According to the Australian Retirement Trust, men aged 35–44 have an average balance of about $107,700, while women of the same age average $76,900. By the mid-50s, those averages rise to roughly $240,000 and $180,000, respectively.

At first glance, that sounds like progress. Super balances have been growing steadily for decades, reflecting higher compulsory contributions, stronger markets, and greater financial literacy. 

Yet, viewed through the lens of a longer life and rising living costs, those numbers paint a more sobering picture.

The gap between where we are and where we need to be

Australians are living longer than ever. The average 65-year-old today can expect to live well into their 80s, according to ABS data. That means super must last for 20 to 30 years or more, covering not just day-to-day living but also healthcare, housing, and lifestyle expenses.

The Association of Superannuation Funds of Australia (ASFA) estimates that a “comfortable” retirement requires a balance of around $690,000 for couples or $595,000 for singles. That’s well above where the majority of Australians currently sit.

The reality is that the median balance (the midpoint rather than the mean/average) is much lower. 

Many people have taken time out of the workforce, faced inconsistent contributions, or simply started late. And women, who on average earn less and take more career breaks, continue to face a significant super gap.

The rise of self-managed super

One group that bucks the trend is SMSF members.

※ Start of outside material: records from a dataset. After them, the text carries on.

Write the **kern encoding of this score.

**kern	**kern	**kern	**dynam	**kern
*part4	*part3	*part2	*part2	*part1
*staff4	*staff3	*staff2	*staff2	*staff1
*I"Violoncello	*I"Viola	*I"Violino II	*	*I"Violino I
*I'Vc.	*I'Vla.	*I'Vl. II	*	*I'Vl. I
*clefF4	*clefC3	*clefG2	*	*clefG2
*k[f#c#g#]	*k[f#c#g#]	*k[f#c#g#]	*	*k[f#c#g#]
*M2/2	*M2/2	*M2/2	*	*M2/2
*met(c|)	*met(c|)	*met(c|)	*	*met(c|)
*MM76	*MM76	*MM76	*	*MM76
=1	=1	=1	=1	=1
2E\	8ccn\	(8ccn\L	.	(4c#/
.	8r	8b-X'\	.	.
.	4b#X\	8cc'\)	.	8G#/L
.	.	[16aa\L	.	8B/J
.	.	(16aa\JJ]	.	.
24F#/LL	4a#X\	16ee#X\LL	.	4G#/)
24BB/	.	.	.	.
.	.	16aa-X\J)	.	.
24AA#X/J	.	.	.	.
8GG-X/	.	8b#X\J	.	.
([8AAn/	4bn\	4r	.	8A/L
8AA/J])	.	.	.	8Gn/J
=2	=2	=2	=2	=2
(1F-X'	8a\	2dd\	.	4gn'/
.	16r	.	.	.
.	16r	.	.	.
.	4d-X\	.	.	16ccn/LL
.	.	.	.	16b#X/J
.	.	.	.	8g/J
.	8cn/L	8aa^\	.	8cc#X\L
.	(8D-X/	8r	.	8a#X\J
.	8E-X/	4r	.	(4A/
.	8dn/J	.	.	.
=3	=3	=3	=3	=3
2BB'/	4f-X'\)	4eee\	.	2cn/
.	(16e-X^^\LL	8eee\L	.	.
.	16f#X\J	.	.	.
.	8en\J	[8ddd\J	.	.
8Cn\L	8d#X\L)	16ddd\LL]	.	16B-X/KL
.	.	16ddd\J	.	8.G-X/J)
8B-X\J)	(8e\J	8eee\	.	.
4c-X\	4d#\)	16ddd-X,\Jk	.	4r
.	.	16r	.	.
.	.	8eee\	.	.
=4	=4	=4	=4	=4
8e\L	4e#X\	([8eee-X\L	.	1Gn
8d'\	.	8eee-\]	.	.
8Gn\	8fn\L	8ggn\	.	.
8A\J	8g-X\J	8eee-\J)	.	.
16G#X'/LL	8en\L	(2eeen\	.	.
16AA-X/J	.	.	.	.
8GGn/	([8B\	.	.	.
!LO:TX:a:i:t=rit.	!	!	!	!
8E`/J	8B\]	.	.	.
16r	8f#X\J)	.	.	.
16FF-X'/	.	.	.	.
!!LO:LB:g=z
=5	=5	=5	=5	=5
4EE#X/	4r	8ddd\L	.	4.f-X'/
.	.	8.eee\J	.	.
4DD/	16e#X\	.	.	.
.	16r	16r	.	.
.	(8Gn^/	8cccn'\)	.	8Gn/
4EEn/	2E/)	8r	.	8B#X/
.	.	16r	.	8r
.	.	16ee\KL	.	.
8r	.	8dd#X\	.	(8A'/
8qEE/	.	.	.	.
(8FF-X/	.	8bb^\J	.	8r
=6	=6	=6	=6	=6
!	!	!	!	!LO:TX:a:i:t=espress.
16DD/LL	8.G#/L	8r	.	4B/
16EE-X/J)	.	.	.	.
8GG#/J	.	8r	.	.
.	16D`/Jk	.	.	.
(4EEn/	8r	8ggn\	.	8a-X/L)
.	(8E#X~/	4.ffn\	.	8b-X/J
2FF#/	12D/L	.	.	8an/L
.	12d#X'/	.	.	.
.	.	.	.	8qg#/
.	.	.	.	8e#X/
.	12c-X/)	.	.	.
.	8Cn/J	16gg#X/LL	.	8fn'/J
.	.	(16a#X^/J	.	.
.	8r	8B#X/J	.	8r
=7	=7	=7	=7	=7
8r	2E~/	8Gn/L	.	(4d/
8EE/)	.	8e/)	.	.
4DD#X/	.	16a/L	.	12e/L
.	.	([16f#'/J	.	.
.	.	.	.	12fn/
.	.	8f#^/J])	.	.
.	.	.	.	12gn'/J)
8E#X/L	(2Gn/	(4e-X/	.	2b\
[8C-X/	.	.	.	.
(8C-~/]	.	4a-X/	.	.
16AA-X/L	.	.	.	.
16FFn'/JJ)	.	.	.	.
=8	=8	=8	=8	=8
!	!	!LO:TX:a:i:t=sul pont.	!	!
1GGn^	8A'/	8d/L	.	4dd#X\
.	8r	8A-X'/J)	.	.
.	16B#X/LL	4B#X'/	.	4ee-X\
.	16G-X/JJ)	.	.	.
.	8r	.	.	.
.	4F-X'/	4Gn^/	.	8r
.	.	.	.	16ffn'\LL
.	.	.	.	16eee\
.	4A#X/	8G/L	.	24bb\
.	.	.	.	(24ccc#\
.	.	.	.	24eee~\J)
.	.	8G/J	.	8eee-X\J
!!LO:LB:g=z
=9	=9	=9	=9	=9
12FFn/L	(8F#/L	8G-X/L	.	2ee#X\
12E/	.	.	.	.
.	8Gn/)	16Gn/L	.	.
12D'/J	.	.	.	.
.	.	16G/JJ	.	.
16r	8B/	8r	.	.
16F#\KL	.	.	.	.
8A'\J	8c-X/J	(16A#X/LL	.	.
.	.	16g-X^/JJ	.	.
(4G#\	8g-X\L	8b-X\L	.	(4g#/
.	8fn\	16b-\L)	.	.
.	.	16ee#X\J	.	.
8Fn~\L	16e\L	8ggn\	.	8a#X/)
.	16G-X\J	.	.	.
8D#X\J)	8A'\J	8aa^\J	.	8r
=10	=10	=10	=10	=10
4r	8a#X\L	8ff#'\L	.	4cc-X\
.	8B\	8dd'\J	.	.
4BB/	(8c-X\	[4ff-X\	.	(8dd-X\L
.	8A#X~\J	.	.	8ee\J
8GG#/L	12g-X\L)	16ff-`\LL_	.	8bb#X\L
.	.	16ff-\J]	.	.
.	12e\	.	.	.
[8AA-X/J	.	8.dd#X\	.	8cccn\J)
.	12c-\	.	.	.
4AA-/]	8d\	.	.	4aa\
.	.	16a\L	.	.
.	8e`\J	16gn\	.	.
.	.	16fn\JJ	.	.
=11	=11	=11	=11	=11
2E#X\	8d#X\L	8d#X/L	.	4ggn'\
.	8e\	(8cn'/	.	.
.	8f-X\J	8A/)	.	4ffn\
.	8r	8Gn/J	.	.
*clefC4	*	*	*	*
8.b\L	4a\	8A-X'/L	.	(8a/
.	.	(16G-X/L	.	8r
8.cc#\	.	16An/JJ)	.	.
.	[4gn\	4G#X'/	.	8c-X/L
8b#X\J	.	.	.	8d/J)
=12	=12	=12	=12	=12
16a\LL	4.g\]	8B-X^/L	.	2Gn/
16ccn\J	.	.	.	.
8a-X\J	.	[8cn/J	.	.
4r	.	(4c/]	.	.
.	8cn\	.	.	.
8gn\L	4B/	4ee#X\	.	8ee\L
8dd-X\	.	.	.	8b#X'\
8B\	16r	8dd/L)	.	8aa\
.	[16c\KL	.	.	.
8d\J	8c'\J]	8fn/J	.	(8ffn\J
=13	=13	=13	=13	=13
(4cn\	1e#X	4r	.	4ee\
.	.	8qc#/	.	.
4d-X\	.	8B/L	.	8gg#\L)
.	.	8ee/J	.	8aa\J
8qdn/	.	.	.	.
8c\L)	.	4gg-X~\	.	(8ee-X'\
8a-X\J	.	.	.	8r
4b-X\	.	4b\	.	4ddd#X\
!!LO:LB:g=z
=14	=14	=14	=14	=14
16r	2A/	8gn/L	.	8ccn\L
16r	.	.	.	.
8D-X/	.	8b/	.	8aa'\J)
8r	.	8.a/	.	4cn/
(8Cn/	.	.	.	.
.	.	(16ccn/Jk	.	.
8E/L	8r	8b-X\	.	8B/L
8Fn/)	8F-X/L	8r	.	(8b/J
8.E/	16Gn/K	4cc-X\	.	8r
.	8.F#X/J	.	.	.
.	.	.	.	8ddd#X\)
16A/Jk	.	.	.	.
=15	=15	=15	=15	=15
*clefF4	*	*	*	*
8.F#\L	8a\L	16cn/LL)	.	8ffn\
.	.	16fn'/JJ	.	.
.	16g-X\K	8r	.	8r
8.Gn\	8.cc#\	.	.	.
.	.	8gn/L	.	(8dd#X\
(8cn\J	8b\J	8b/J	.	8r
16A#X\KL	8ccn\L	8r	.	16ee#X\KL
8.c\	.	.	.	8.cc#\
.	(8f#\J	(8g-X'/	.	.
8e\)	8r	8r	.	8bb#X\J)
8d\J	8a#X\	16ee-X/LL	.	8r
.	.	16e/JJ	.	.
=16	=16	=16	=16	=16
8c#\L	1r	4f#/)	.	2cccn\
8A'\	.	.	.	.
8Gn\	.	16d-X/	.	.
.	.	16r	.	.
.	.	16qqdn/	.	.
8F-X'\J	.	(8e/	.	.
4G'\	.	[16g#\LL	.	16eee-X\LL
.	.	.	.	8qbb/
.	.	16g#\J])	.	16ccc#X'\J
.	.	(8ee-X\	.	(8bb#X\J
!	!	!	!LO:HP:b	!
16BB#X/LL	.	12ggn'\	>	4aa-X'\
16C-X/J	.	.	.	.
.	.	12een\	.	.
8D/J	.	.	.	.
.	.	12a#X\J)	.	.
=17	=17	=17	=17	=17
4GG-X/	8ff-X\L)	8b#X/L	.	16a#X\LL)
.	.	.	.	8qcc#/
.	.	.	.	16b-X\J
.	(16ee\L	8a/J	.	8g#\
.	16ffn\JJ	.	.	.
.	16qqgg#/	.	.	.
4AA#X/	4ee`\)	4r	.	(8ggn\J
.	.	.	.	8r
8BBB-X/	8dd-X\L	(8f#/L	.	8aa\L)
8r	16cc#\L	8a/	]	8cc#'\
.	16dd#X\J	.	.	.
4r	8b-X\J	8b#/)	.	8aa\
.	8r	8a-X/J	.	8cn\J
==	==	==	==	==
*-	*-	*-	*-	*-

The ATO reports that the average assets per self-managed fund members now exceed $880,000, with nearly 600,000 funds operating across the country.

While SMSFs are not for everyone, they reflect a broader truth: when Australians take ownership of their investing journey, outcomes can improve. That might mean setting up an SMSF, or it might simply mean making voluntary contributions, reviewing investment options, and staying engaged.

The key is active participation: not leaving your financial future on autopilot.

Why optimism still wins

It’s easy to feel overwhelmed by the numbers. However, as Motley Fool’s Scott Phillips likes to remind us, pessimists sound smart — optimists win. History has shown that even through world wars, recessions, and market crashes, the long-term trajectory of wealth and living standards has been up.

That same lesson applies to super. The compounding effect of consistent investing over decades is extraordinary.

For example, someone contributing an extra $10 a day — about the cost of a trip to the local cafe — and earning 9% annually could add more than $370,000 to their retirement balance over 30 years. The power isn’t in the dollar amount, but in the discipline and time.

Building a future that lasts

The super data tells us where we are today, but it doesn’t decide where we end up.

Australia’s super system was designed to give every worker a foundation. What we do with it — how we invest, how much we add, and how long we let compounding work — determines the final outcome.

So rather than seeing those averages as a limitation, think of them as a starting line. 

Because the story of wealth, like the story of human progress itself, has always rewarded those who stay optimistic, keep investing, and play the long game.